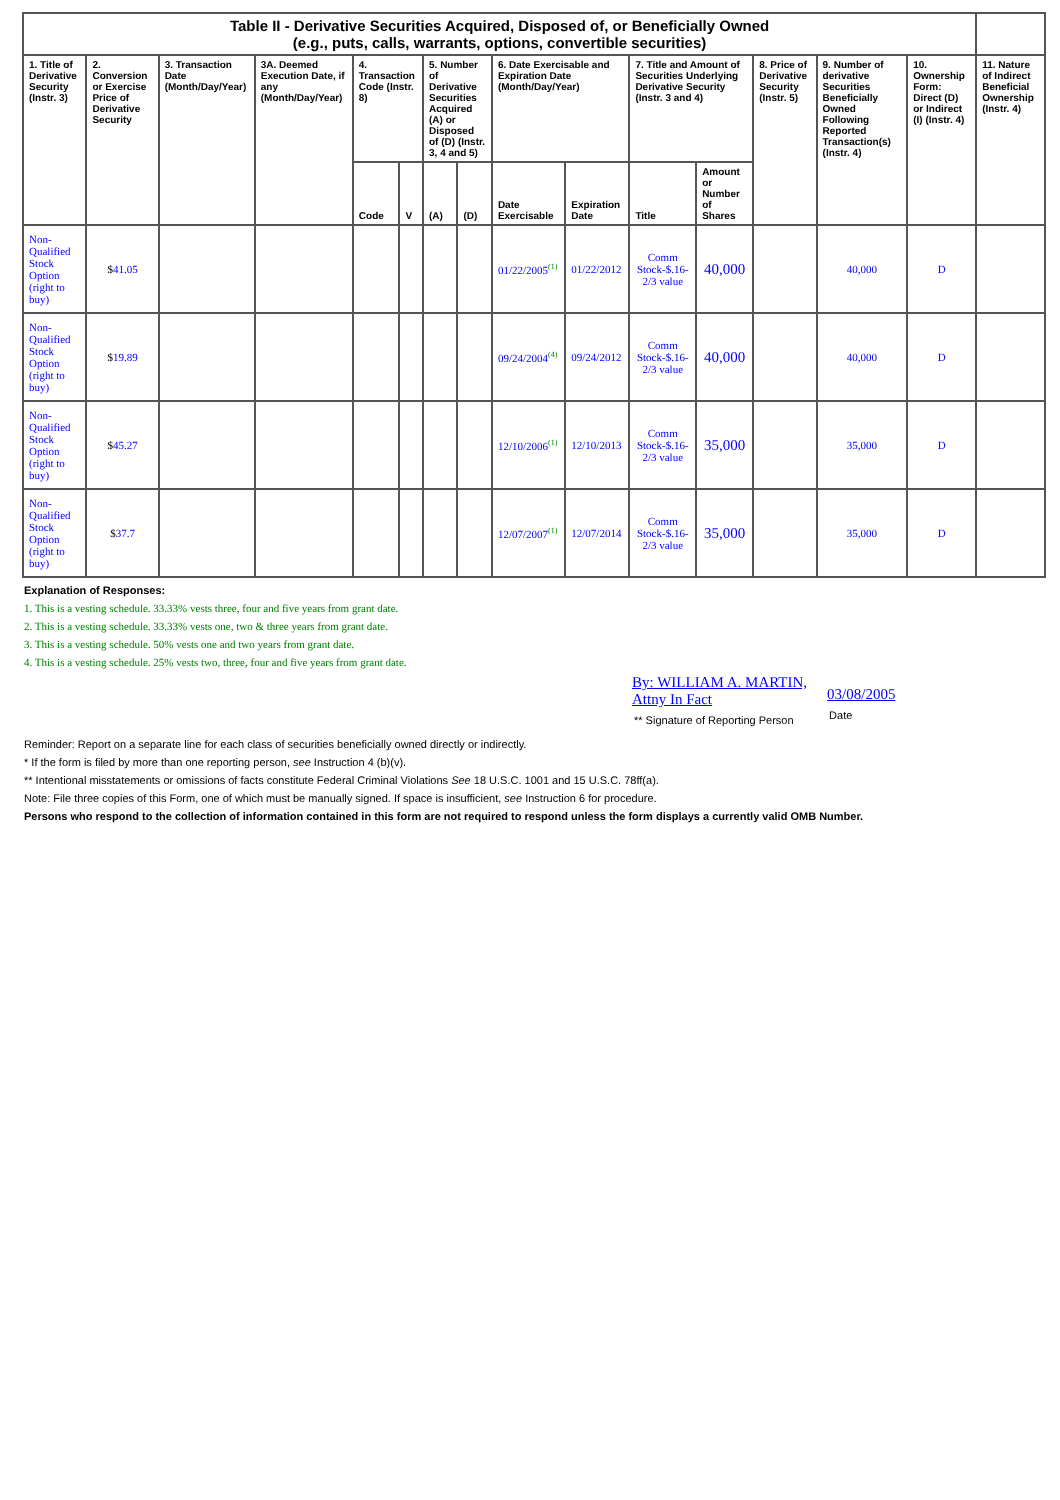| Table II - Derivative Securities Acquired, Disposed of, or Beneficially Owned (e.g., puts, calls, warrants, options, convertible securities) | | | | | | | | | | | | | | | |
| --- | --- | --- | --- | --- | --- | --- | --- | --- | --- | --- | --- | --- | --- | --- | --- |
| 1. Title of Derivative Security (Instr. 3) | 2. Conversion or Exercise Price of Derivative Security | 3. Transaction Date (Month/Day/Year) | 3A. Deemed Execution Date, if any (Month/Day/Year) | 4. Transaction Code (Instr. 8) | | 5. Number of Derivative Securities Acquired (A) or Disposed of (D) (Instr. 3, 4 and 5) | | 6. Date Exercisable and Expiration Date (Month/Day/Year) | | 7. Title and Amount of Securities Underlying Derivative Security (Instr. 3 and 4) | | 8. Price of Derivative Security (Instr. 5) | 9. Number of derivative Securities Beneficially Owned Following Reported Transaction(s) (Instr. 4) | 10. Ownership Form: Direct (D) or Indirect (I) (Instr. 4) | 11. Nature of Indirect Beneficial Ownership (Instr. 4) |
| | | | | Code | V | (A) | (D) | Date Exercisable | Expiration Date | Title | Amount or Number of Shares | | | | |
| Non-Qualified Stock Option (right to buy) | $ 41.05 | | | | | | | 01/22/2005<sup>(1)</sup> | 01/22/2012 | Comm Stock-$.16-2/3 value | 40,000 | | 40,000 | D | |
| Non-Qualified Stock Option (right to buy) | $ 19.89 | | | | | | | 09/24/2004<sup>(4)</sup> | 09/24/2012 | Comm Stock-$.16-2/3 value | 40,000 | | 40,000 | D | |
| Non-Qualified Stock Option (right to buy) | $ 45.27 | | | | | | | 12/10/2006<sup>(1)</sup> | 12/10/2013 | Comm Stock-$.16-2/3 value | 35,000 | | 35,000 | D | |
| Non-Qualified Stock Option (right to buy) | $ 37.7 | | | | | | | 12/07/2007<sup>(1)</sup> | 12/07/2014 | Comm Stock-$.16-2/3 value | 35,000 | | 35,000 | D | |
Explanation of Responses:
1. This is a vesting schedule. 33.33% vests three, four and five years from grant date.
2. This is a vesting schedule. 33.33% vests one, two & three years from grant date.
3. This is a vesting schedule. 50% vests one and two years from grant date.
4. This is a vesting schedule. 25% vests two, three, four and five years from grant date.
By: WILLIAM A. MARTIN,
Attny In Fact
** Signature of Reporting Person
03/08/2005
Date
Reminder: Report on a separate line for each class of securities beneficially owned directly or indirectly.
* If the form is filed by more than one reporting person, see Instruction 4 (b)(v).
** Intentional misstatements or omissions of facts constitute Federal Criminal Violations See 18 U.S.C. 1001 and 15 U.S.C. 78ff(a).
Note: File three copies of this Form, one of which must be manually signed. If space is insufficient, see Instruction 6 for procedure.
Persons who respond to the collection of information contained in this form are not required to respond unless the form displays a currently valid OMB Number.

Task -
Which lines of the data include the string "right"? Find them and copy each one.

Task result -
| Non-Qualified Stock Option (right to buy) | $ 41.05 | | | | | | | 01/22/2005<sup>(1)</sup> | 01/22/2012 | Comm Stock-$.16-2/3 value | 40,000 | | 40,000 | D | |
| Non-Qualified Stock Option (right to buy) | $ 19.89 | | | | | | | 09/24/2004<sup>(4)</sup> | 09/24/2012 | Comm Stock-$.16-2/3 value | 40,000 | | 40,000 | D | |
| Non-Qualified Stock Option (right to buy) | $ 45.27 | | | | | | | 12/10/2006<sup>(1)</sup> | 12/10/2013 | Comm Stock-$.16-2/3 value | 35,000 | | 35,000 | D | |
| Non-Qualified Stock Option (right to buy) | $ 37.7 | | | | | | | 12/07/2007<sup>(1)</sup> | 12/07/2014 | Comm Stock-$.16-2/3 value | 35,000 | | 35,000 | D | |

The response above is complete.